As an undergraduate history major, Makiba Foster assumed that her academic career might be limited to more traditional paths such as law school or a Master’s Degree followed by a PhD. After one unsatisfying year of Law school, Foster believed that the she would continue her graduate studies in American Culture Studies and ultimately pursue a PhD. Unaware of other career options for history majors, Makiba sought the advice of a mentoring professor who introduced her to the idea of librarianship. During her last semester of graduate school, she decided to take a class in SLIS and finally had the ah-ha moment she had been searching for! “I could stay in an academic research environment and contribute to the scholarly community as a librarian. That’s when I decided to forgo the PhD and pursue an MLIS. Best decision ever!” Makiba says. However, after 10 years of experience as a librarian in academic and research environments, Makiba says she has been inspired to finally pursue coursework towards a PhD.
During her career as a researcher and instructor, Foster has combined her passion for teaching information literacy with her instincts as a skilled collaborator to design courses and initiatives that positively impact both students and fellow faculty members. Her research work ranges from social media’s role in the information universe to social justice in collection development and reaches broadly across the field of librarianship. Makiba has also worked with faculty to incorporate Twitter as a classroom tool for information sharing.
While at Washington University, Makiba co-developed a for-credit library class for returning/nontraditional adult students. “These adult learners were eager to understand how libraries had changed since they had last used them. We were excited to teach them new skills of information literacy and how gaining these lifelong skill would aid them in their college career and beyond,” she says. In 2015, Makiba’s innovative courses for adult learners were featured in Library Journal. http://lj.libraryjournal.com/2015/05/opinion/peer-to-peer-review/adult-learners-in-the-library-are-they-being-served-peer-to-peer-review/
Now the Assistant Chief Librarian for the Jean Blackwell Hutson Research and Reference Division at the Schomburg Center for Research in Black Culture, Makiba Foster, manages a staff of research professionals with responsibility for establishing priorities and procedures for collections access and preservation. The Research and Reference Division contains diverse collections, which include books, periodicals, microforms, maps, and databases that focus on people of African descent throughout the world.
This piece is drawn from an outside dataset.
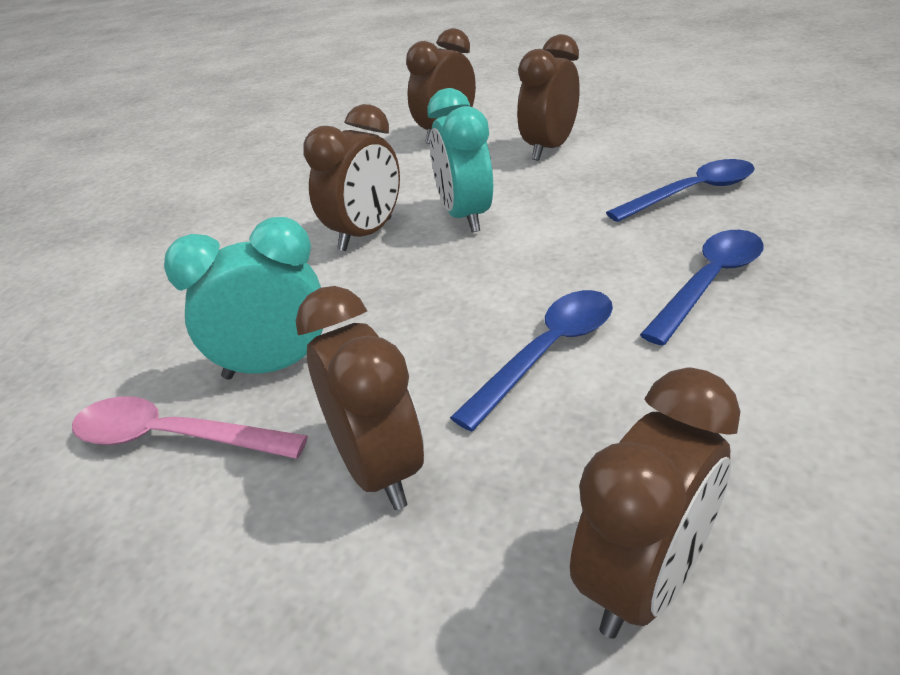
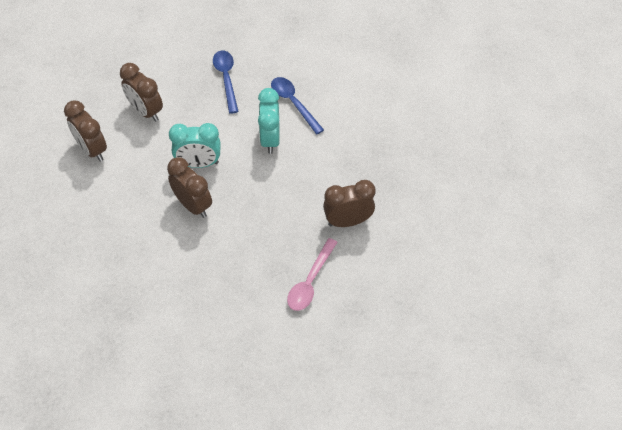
camera: 80 degrees left, 20 degrees up
(275, 366) = (282, 248): turquoise clock -> turquoise clock (270, 139)
(547, 352) = (311, 163): blue spoon -> none
(642, 581) = (406, 170): brown clock -> none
Foster states that the role of libraries stretches beyond books and the walls of the library building, emphasizing instead, that libraries must create opportunities for partnership and collaboration within their service communities. She advises that all types of libraries should highlight their “dynamism and extraordinary work” and become vested stakeholders in efforts to make the community thrive. “Librarians must listen to the needs of the community,” states Makiba, “and then present possibilities where the libraries help to provide practical and innovative services, thereby increasing satisfaction, awareness, and visibility.”
As an MLIS student, Makiba was chosen as an IMLS scholar, a valuable peer mentoring experience that challenged her to contribute positively to the profession. She encourages students to use their time in SLIS to find ways to merge their interests and passions into their careers as librarians. “From hip hop librarian collectives to librarians contributing to awesome digital humanities projects, the field of librarianship has so many possibilities. SLIS allowed me as a student to discover the world of librarianship and for that, I am truly grateful.”